• **文書の抜粋**:
「ビジネスに関わる行政法的事案」第63回 クマの管理(獣害管理):環境大臣による狩猟制限と都道府県の許可捕獲との関係について

第63回 クマの管理(獣害管理):環境大臣による狩猟制限と都道府県の許可捕獲との関係について      神山 智美(富山大学)

 

はじめに

人口が減ってきており、人の活動域も縮減してきています。各地でコンパクトシティ政策が進められてもいます。とすれば、クマがクマの活動域と認識するエリアも増えるわけですので、クマとヒト(人)が遭遇する空間は自ずと増えますよね。

そのため、クマによるヒトへの被害の報道が増えてきています。クマによる人身被害は、2023(令和5)年度は219人(うち死者6人)となり、過去最大となっています。

こうしたところ、先日、ネットニュースで紀伊半島のツキノワグマによる人(ヒト)への被害が増えていることが報道されました。被害の増加が確認されまずが、この地域のクマは環境省に「希少種」として指定され捕獲禁止になっているので対処できない、そのため県民の安全を守るためにも環境省に規制緩和を要望している、という内容でした。

• **課題の条件**:
A – クマ管理の文章から、「人口が減ってきており、人の活」から「り、過去最大となっています。」までを全部、一字も変えずに書き写してください。
B – クマ管理の文章を読んで、次の問いに答えてください。
(i) 2023(令和5)年度のクマによる人身被害は何人で、そのうち死者は何人でしたか。
(ii) 紀伊半島のクマは、環境省に何として指定されていますか。
(iii) 各地で進められている政策は何ですか。
C – クマ管理の文章を、最後の文のあとから書き継いでください。
後に続く資料は、ここでは使いません。

• **資料**:

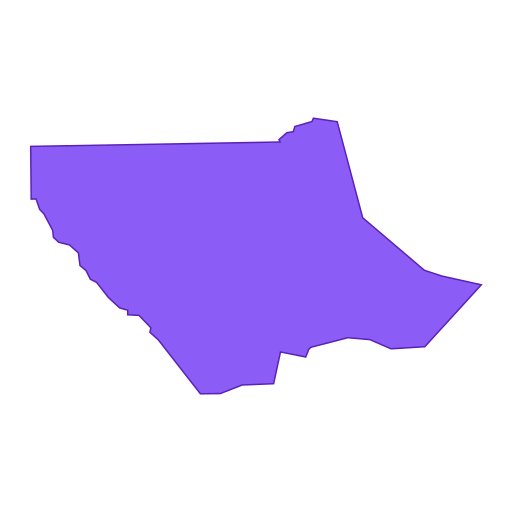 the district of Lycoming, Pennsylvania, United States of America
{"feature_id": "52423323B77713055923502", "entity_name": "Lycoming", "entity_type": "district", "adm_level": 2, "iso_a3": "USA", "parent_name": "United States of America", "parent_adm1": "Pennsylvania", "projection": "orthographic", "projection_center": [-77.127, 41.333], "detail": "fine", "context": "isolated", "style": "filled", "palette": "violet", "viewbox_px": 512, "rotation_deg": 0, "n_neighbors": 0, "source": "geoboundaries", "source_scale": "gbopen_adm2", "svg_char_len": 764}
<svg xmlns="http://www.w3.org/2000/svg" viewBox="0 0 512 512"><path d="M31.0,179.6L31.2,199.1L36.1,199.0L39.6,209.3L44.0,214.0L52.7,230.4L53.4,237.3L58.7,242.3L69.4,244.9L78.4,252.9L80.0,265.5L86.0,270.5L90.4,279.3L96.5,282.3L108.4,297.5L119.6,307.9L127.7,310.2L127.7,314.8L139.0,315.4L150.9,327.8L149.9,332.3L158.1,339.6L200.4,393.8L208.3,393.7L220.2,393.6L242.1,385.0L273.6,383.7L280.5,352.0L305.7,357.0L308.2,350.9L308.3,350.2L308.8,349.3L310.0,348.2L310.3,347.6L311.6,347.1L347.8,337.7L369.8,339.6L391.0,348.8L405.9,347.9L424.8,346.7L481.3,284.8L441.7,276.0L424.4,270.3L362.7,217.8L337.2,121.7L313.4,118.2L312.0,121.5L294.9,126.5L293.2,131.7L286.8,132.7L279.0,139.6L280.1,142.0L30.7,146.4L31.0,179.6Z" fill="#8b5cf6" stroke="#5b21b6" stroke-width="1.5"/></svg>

• **問題の答え**:
A –
人口が減ってきており、人の活動域も縮減してきています。各地でコンパクトシティ政策が進められてもいます。とすれば、クマがクマの活動域と認識するエリアも増えるわけですので、クマとヒト(人)が遭遇する空間は自ずと増えますよね。

そのため、クマによるヒトへの被害の報道が増えてきています。クマによる人身被害は、2023(令和5)年度は219人(うち死者6人)となり、過去最大となっています。

B –
(i) 219人で、そのうち死者は6人です。
(ii) 「希少種」です。
(iii) コンパクトシティ政策です。

C –
しかし、それは正しい理解ではありません。

そこで以下では、環境大臣による狩猟制限と都道府県による鳥獣管理との関係について考えます。つまり、クマの管理については、だれが責任を担っているかということについての検討です。

1.保護管理

はじめに、鳥獣保護管理法(正式名称:鳥獣の保護及び管理並びに狩猟の適正化に関する法律)における保護管理について述べておきます。

一部の鳥獣は農林業上有害なノネズミ、害虫、雑草の種子等を捕食しており、また海鳥は魚群探知の効能を有しています。こうした有益な野生動物や、その生息数を減らしてしまっている希少動物を「保護」する必要が唱えられてきました(鳥獣保護管理法2条2項)。

一方、野生動物がヒトの生活圏に出没して悪影響を与えたり、農作物などを食べ荒らしたりすることにより、農林水産業や生態系に被害を与える場合が問題視されてきました。「管理」は、こうした場合には、これらの被害を防止することです。いわゆる鳥獣害防除のための「個体数管理」「間引き」のことです(同法2条3項)。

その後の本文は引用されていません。